Sunday, April 01, 2007

Albeit

Here's a phrase that could have come from any 'literary' novel:

The house was warm and comfortably furnished, albeit in a style several decades out of date.*

See? It's my belief that this type of 'literary' writing is just filler. Back in the day of Dickens, novelists were paid by the word, not by the story. So for awhile using more words was more important than the story line. And if you've ever read any John Irving, you'll know what I mean.

Here's another thing about the phrase I isolated: it's for women. If you asked any 'normal' American man what this decade's furnishing look like, compared to 'several decades ago, he'd ignore the question and look over your shoulder at the Denny's commercial on TV. Furnishings are not what men EVER spend any time thinking about, assuming that you're not including the electronic contents of his media room.

Furnishing are where men move pillows and throws so they can sit down. Men sit on furnishings. The best furnishings either tilt back or you can put your feet up on them. That's pretty much all men know about furnishings.

Any surface upon a human will comfortably rest his/her butt is generally parallel to the ground, or to be more particular, at right angles to the pull of gravity, and b e positioned close to the height of the knee. That's it. That's furnishings.

Now my wife... Our old neighbor died. We'd never been in her home, what with her paranoia. The house finally sold and about a month after the new neighbors moved in, my wife finally got a look inside. 14 years we lived next door and this was her first look. She came back to tell me that she felt so sorry for the new neighbors, with everything about the house being so OLD!
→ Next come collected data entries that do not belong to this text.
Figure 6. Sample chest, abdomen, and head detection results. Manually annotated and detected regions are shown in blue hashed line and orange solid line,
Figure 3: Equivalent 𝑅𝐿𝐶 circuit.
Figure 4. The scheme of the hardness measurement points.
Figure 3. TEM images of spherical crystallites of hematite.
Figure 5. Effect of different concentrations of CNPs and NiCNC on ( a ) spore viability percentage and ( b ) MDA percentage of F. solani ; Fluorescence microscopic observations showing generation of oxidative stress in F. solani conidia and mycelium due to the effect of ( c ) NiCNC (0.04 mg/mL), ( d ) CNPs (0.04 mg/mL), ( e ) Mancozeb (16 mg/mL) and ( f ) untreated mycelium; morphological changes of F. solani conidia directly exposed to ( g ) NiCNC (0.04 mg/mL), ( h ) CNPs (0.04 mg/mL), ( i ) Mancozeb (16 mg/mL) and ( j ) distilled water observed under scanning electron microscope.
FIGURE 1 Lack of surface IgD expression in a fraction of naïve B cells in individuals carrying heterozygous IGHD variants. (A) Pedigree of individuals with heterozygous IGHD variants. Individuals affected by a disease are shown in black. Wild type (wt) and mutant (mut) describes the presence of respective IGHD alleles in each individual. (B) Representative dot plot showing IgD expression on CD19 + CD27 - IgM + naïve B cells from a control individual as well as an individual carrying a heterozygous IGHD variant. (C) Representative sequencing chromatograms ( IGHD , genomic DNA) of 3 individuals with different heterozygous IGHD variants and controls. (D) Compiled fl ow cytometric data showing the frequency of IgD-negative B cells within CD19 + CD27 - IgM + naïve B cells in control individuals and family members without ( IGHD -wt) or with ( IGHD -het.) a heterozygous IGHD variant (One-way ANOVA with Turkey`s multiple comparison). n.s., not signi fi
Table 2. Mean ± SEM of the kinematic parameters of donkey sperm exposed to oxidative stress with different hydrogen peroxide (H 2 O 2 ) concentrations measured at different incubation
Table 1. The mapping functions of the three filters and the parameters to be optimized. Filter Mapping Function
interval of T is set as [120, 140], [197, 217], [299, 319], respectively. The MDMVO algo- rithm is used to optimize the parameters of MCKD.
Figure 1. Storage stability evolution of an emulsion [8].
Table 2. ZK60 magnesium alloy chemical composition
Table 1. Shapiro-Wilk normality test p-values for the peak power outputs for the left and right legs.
I asked her if the door worked. She said yes. I asked if they had cabinets and plumbing, and did everything work. She said yes. So then I launched into a soliloquy about 'fashion' v. 'utility' and how being a slave to the first often came at the loss to the second. You already know she didn't hear a word I said. But it doesn't take away from the point I'm making: the business of business is making money and changing 'styles' is all part of it. Compare the changes in computers over the past 15 years. Now those are changes worth paying for. But if you've got a sofa, and you've either trained the cat or de-clawed it, that sofa should last you a life time. How can any intelligent person talk about changes in furnishing styles?! If your butt feels good in a chair, why would you spend money on a different style chair?

Thank you.

And albeit is a perfectly wonderful word that no one teaches anymore!



* Sight Unseen by Robert Goddard

3 comments:

T said...

So you're not letting your wife re-decorate anytime soon or in this century... -unless she tells you she is.

Mary Lois said...

Where I live, the older the house the more treasured. Furnishings too. Of course, I live in my mind.

paperback reader said...

The closest I have ever come to caring about furnishings entails purchasing the third cheapest item of its kind at IKEA at the behest of a girlfriend. When I learned that kitchen tables are typically upwards of $500, I decided that my free lap could hold a plate just as well. Lastly, instead of purchasing an expensive towel rack, I used what the apartment came with: a floor.